## Instructions for the task
Update the items in the stretch from the line containing "genus: Ipomoea" through the line containing "scientific name: Lactarius indigo" by replacing "scientific name" with "species" and leaving everything else unchanged. Give back only those lines.
==== Records supplied ====
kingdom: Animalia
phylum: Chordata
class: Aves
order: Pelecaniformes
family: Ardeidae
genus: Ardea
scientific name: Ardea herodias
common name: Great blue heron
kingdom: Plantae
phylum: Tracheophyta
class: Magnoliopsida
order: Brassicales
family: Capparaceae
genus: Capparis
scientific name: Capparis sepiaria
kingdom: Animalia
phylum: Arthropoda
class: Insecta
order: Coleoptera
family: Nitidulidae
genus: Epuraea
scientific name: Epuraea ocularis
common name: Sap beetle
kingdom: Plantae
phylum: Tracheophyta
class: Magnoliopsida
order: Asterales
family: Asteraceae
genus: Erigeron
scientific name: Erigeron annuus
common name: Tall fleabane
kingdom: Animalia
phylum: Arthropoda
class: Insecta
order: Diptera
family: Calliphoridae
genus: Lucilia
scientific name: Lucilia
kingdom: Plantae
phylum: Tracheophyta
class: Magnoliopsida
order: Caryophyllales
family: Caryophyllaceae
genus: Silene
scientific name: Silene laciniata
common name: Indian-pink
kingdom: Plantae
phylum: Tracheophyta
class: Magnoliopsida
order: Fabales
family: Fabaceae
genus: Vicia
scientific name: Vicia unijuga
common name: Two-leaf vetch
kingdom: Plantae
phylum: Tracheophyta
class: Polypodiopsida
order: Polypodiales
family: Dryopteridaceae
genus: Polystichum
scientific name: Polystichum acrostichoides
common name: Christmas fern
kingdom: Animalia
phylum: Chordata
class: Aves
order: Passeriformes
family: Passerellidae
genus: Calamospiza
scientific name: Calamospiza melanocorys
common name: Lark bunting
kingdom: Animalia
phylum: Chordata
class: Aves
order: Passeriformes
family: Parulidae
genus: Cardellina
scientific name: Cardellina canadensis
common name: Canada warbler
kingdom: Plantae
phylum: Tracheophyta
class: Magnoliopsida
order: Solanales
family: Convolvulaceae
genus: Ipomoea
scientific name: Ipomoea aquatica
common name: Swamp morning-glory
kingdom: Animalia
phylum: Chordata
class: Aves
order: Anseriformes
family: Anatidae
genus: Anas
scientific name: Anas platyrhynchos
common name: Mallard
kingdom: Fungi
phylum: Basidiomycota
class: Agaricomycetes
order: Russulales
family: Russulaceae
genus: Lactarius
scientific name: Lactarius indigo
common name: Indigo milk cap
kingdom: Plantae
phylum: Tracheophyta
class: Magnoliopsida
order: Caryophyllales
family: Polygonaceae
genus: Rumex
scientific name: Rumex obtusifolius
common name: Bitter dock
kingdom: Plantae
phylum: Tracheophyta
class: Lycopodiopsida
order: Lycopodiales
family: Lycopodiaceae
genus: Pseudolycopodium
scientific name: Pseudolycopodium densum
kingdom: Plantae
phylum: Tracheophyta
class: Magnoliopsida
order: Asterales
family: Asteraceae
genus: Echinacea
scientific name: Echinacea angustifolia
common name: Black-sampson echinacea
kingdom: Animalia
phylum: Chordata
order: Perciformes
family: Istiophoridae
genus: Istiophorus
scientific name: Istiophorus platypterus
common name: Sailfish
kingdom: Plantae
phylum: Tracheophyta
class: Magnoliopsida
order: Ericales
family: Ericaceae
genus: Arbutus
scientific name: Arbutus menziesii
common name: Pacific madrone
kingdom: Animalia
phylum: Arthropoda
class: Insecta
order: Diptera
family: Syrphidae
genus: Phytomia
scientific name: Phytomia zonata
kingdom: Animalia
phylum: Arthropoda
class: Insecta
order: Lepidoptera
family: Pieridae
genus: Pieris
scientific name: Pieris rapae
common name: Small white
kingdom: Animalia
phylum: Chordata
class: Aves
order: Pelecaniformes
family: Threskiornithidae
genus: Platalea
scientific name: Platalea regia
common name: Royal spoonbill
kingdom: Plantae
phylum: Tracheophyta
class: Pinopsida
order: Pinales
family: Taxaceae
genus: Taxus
====
## Result below
genus: Ipomoea
species: Ipomoea aquatica
common name: Swamp morning-glory
kingdom: Animalia
phylum: Chordata
class: Aves
order: Anseriformes
family: Anatidae
genus: Anas
species: Anas platyrhynchos
common name: Mallard
kingdom: Fungi
phylum: Basidiomycota
class: Agaricomycetes
order: Russulales
family: Russulaceae
genus: Lactarius
species: Lactarius indigo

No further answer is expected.